The changes in leadership at Carver, coupled with continuing budget cuts and, more recently, the teacher layoff notices caused by the state budget crisis, made Carver’s win all the more incredible, the principal said.
“After all of these difficulties, with everyone worried about their jobs, this award announcement was such a welcome sprinkle of happiness,” Rodarte said. “Through all of these challenges, our teachers rose above and raised achievement. These teachers work together as a family and a team. It’s all about the strength of the teachers, and how united they are about doing what’s best for kids.”
State Superintendent O’Connell acknowledged some of the tough challenges that the winning schools have overcome.
“It is an honor to recognize the schools, and the students, parents, teachers and administrators who helped earn this most prestigious distinction," O'Connell said.

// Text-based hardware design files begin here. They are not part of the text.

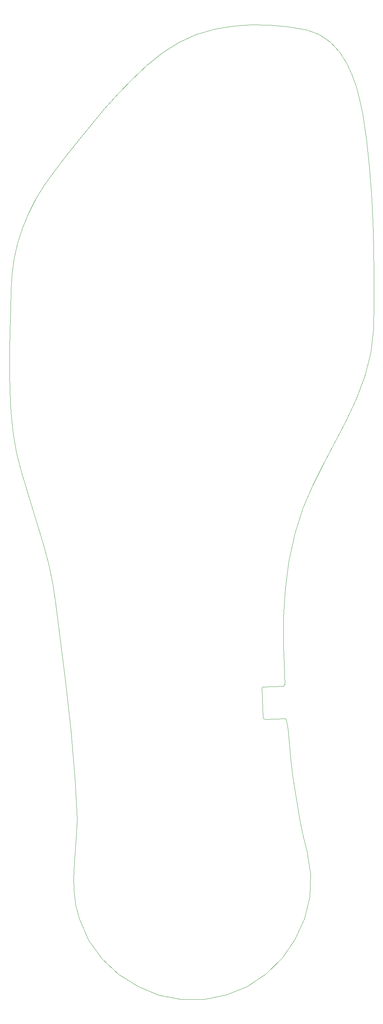
<source format=gm1>
G04 #@! TF.GenerationSoftware,KiCad,Pcbnew,(5.0.0)*
G04 #@! TF.CreationDate,2020-01-29T13:42:07+01:00*
G04 #@! TF.ProjectId,Insole_PCB,496E736F6C655F5043422E6B69636164,rev?*
G04 #@! TF.SameCoordinates,Original*
G04 #@! TF.FileFunction,Profile,NP*
%FSLAX46Y46*%
G04 Gerber Fmt 4.6, Leading zero omitted, Abs format (unit mm)*
G04 Created by KiCad (PCBNEW (5.0.0)) date 01/29/20 13:42:07*
%MOMM*%
%LPD*%
G01*
G04 APERTURE LIST*
%ADD10C,0.100000*%
G04 APERTURE END LIST*
D10*
X215348264Y-114265994D02*
X213891825Y-119851767D01*
X196605662Y-215792641D02*
X197120199Y-219472240D01*
X191171308Y-35418248D02*
X195692711Y-35863398D01*
X195767062Y-208409186D02*
X196157419Y-212103975D01*
X215536540Y-75981160D02*
X215868134Y-82465804D01*
X198381791Y-226792460D02*
X199145662Y-230427193D01*
X207807307Y-41868278D02*
X209511111Y-44512368D01*
X186612513Y-35338448D02*
X191171308Y-35418248D01*
X201404944Y-146070973D02*
X199095864Y-151372121D01*
X209411195Y-130510279D02*
X206738214Y-135697086D01*
X195692711Y-35863398D02*
X200117631Y-36628788D01*
X211932107Y-50486108D02*
X212750143Y-53595497D01*
X194402863Y-177756521D02*
X194377223Y-184514696D01*
X212750143Y-53595497D02*
X213373764Y-56639716D01*
X199145662Y-230427193D02*
X200009462Y-234041083D01*
X196157419Y-212103975D02*
X196605662Y-215792641D01*
X215030284Y-69511296D02*
X215536540Y-75981160D01*
X182075415Y-35669028D02*
X186612513Y-35338448D01*
X197709439Y-223139828D02*
X198381791Y-226792460D01*
X210869236Y-47421688D02*
X211932107Y-50486108D01*
X216047980Y-108433164D02*
X215348264Y-114265994D01*
X214319360Y-63062165D02*
X215030284Y-69511296D01*
X203160988Y-37816358D02*
X205707406Y-39599568D01*
X197120199Y-219472240D02*
X197709439Y-223139828D01*
X195426184Y-204711218D02*
X195767062Y-208409186D01*
X204010929Y-140864973D02*
X201404944Y-146070973D01*
X211854267Y-125247517D02*
X209411195Y-130510279D01*
X200117631Y-36628788D02*
X203160988Y-37816358D01*
X195627726Y-164376289D02*
X194785772Y-171033990D01*
X199095864Y-151372121D02*
X197030498Y-157812604D01*
X216055070Y-88959278D02*
X216127350Y-95455630D01*
X215868134Y-82465804D02*
X216055070Y-88959278D01*
X194785772Y-171033990D02*
X194402863Y-177756521D01*
X216127350Y-95455630D02*
X216114990Y-101948909D01*
X197030498Y-157812604D02*
X195627726Y-164376289D01*
X206738214Y-135697086D02*
X204010929Y-140864973D01*
X213891825Y-119851767D02*
X211854267Y-125247517D01*
X216114990Y-101948909D02*
X216047980Y-108433164D01*
X209511111Y-44512368D02*
X210869236Y-47421688D01*
X205707406Y-39599568D02*
X207807307Y-41868278D01*
X194377223Y-184514696D02*
X194607080Y-191279327D01*
X213373764Y-56639716D02*
X214319360Y-63062165D01*
X143749474Y-210729821D02*
X143185740Y-204682416D01*
X147578480Y-255471988D02*
X145358614Y-250434794D01*
X135475856Y-156367873D02*
X134094420Y-151914392D01*
X131391201Y-142992042D02*
X130205296Y-138489683D01*
X159365047Y-266525518D02*
X154754117Y-263605768D01*
X144732541Y-226306892D02*
X144594473Y-222845381D01*
X128451149Y-118787689D02*
X128482769Y-113825753D01*
X144602642Y-229782252D02*
X144732541Y-226306892D01*
X154754117Y-263605768D02*
X150767788Y-259891788D01*
X164428155Y-268562598D02*
X159365047Y-266525518D01*
X134094420Y-151914392D02*
X132710222Y-147461363D01*
X194096355Y-259627248D02*
X190241247Y-263458128D01*
X177619100Y-36455068D02*
X182075415Y-35669028D01*
X185713418Y-266469258D02*
X180606342Y-268493118D01*
X128846046Y-128681392D02*
X128554567Y-123741828D01*
X128857557Y-98960952D02*
X129069389Y-95154409D01*
X173302657Y-37741658D02*
X177619100Y-36455068D01*
X197185268Y-255144178D02*
X194096355Y-259627248D01*
X190241247Y-263458128D02*
X185713418Y-266469258D01*
X169185177Y-39573848D02*
X173302657Y-37741658D01*
X165325747Y-41996738D02*
X169185177Y-39573848D01*
X161544348Y-45115898D02*
X165325747Y-41996738D01*
X169771021Y-269628588D02*
X164428155Y-268562598D01*
X141858361Y-192604867D02*
X141127739Y-186573327D01*
X148096821Y-59353602D02*
X151262326Y-55599344D01*
X141992565Y-67043821D02*
X145016123Y-63179981D01*
X133062789Y-80610352D02*
X134782883Y-77232712D01*
X157958424Y-48445828D02*
X161544348Y-45115898D01*
X137958684Y-165343173D02*
X136786590Y-160838551D01*
X175221224Y-269634588D02*
X169771021Y-269628588D01*
X154540305Y-51951868D02*
X157958424Y-48445828D01*
X138998482Y-70910462D02*
X141992565Y-67043821D01*
X151262326Y-55599344D02*
X154540305Y-51951868D01*
X130205296Y-138489683D02*
X129378613Y-133599603D01*
X145016123Y-63179981D02*
X148096821Y-59353602D01*
X128738998Y-103905607D02*
X128857557Y-98960952D01*
X139615191Y-174521224D02*
X138924197Y-169898482D01*
X150767788Y-259891788D02*
X147578480Y-255471988D01*
X143185740Y-204682416D02*
X142549865Y-198640998D01*
X180606342Y-268493118D02*
X175221224Y-269634588D01*
X128482769Y-113825753D02*
X128596393Y-108862800D01*
X141127739Y-186573327D02*
X140374512Y-180545678D01*
X129378613Y-133599603D02*
X128846046Y-128681392D01*
X144332681Y-233262701D02*
X144602642Y-229782252D01*
X136786590Y-160838551D02*
X135475856Y-156367873D01*
X144050563Y-236739484D02*
X144332681Y-233262701D01*
X131618438Y-84108911D02*
X133062789Y-80610352D01*
X136765765Y-73993558D02*
X138998482Y-70910462D01*
X134782883Y-77232712D02*
X136765765Y-73993558D01*
X130462784Y-87710820D02*
X131618438Y-84108911D01*
X128596393Y-108862800D02*
X128738998Y-103905607D01*
X142549865Y-198640998D02*
X141858361Y-192604867D01*
X143884192Y-240203842D02*
X144050563Y-236739484D01*
X140374512Y-180545678D02*
X139615191Y-174521224D01*
X144224555Y-216783910D02*
X143749474Y-210729821D01*
X143961472Y-243647018D02*
X143884192Y-240203842D01*
X144410312Y-247060255D02*
X143961472Y-243647018D01*
X129608783Y-91398509D02*
X130462784Y-87710820D01*
X129069389Y-95154409D02*
X129608783Y-91398509D01*
X128554567Y-123741828D02*
X128451149Y-118787689D01*
X138924197Y-169898482D02*
X137958684Y-165343173D01*
X145358614Y-250434794D02*
X144410312Y-247060255D01*
X144594473Y-222845381D02*
X144224555Y-216783910D01*
X132710222Y-147461363D02*
X131391201Y-142992042D01*
X199414509Y-250176448D02*
X197185268Y-255144178D01*
X200690603Y-244891599D02*
X199414509Y-250176448D01*
X200920076Y-239457173D02*
X200690603Y-244891599D01*
X200009453Y-234040707D02*
X200920076Y-239457173D01*
X189489453Y-201940707D02*
X189239453Y-194810707D01*
X189489454Y-201939361D02*
G75*
G03X189935647Y-202300707I401061J39080D01*
G01*
X194679453Y-202130707D02*
X189929453Y-202300707D01*
X189519637Y-194512814D02*
G75*
G03X189239453Y-194800707I26761J-306331D01*
G01*
X195029952Y-202426623D02*
G75*
G03X194679453Y-202130707I-320499J-24084D01*
G01*
X194383537Y-194340706D02*
G75*
G03X194679453Y-193990207I-24084J320499D01*
G01*
X195029453Y-202430707D02*
X195429453Y-204720707D01*
X194379453Y-194340707D02*
X189519453Y-194510707D01*
X194609453Y-191280707D02*
X194679453Y-193980707D01*
M02*

</source>
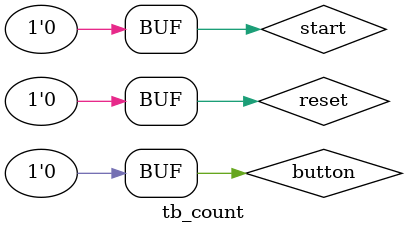
<source format=v>
`timescale 1ns / 1ps


module tb_count(
    
    );
    
    reg reset,start,button;
    wire [2:0]count;

    
    
    counter testing(.reset(reset),.start(start),.button(button),.count(count));
    
    initial
    begin
        reset = 0;
        start = 0;
        button = 0;
        
        #20 start = 1;
        #25 start = 0;
        
        #50 button = 1;
        #55 button = 0;
        
        #150 button = 1;
        #155 button = 0;
        
        #250 button = 1;
        #255 button = 0;
    end
endmodule

</source>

"These schools have persevered despite state budget cutbacks that have cut deeply into the budgets of local school districts,” O’Connell said. “I encourage educators throughout our state to review the signature practices that Distinguished Schools are using to improve student achievement."
Winners were identified for eligibility on the basis of state and federal data, and how well they closed achievement gaps.
All applicants underwent a stringent selection process conducted by the California Department of Education with the help of many educators throughout the state.
The winning schools will be honored during an awards ceremony and dinner at the Disneyland Hotel in Anaheim on June 4.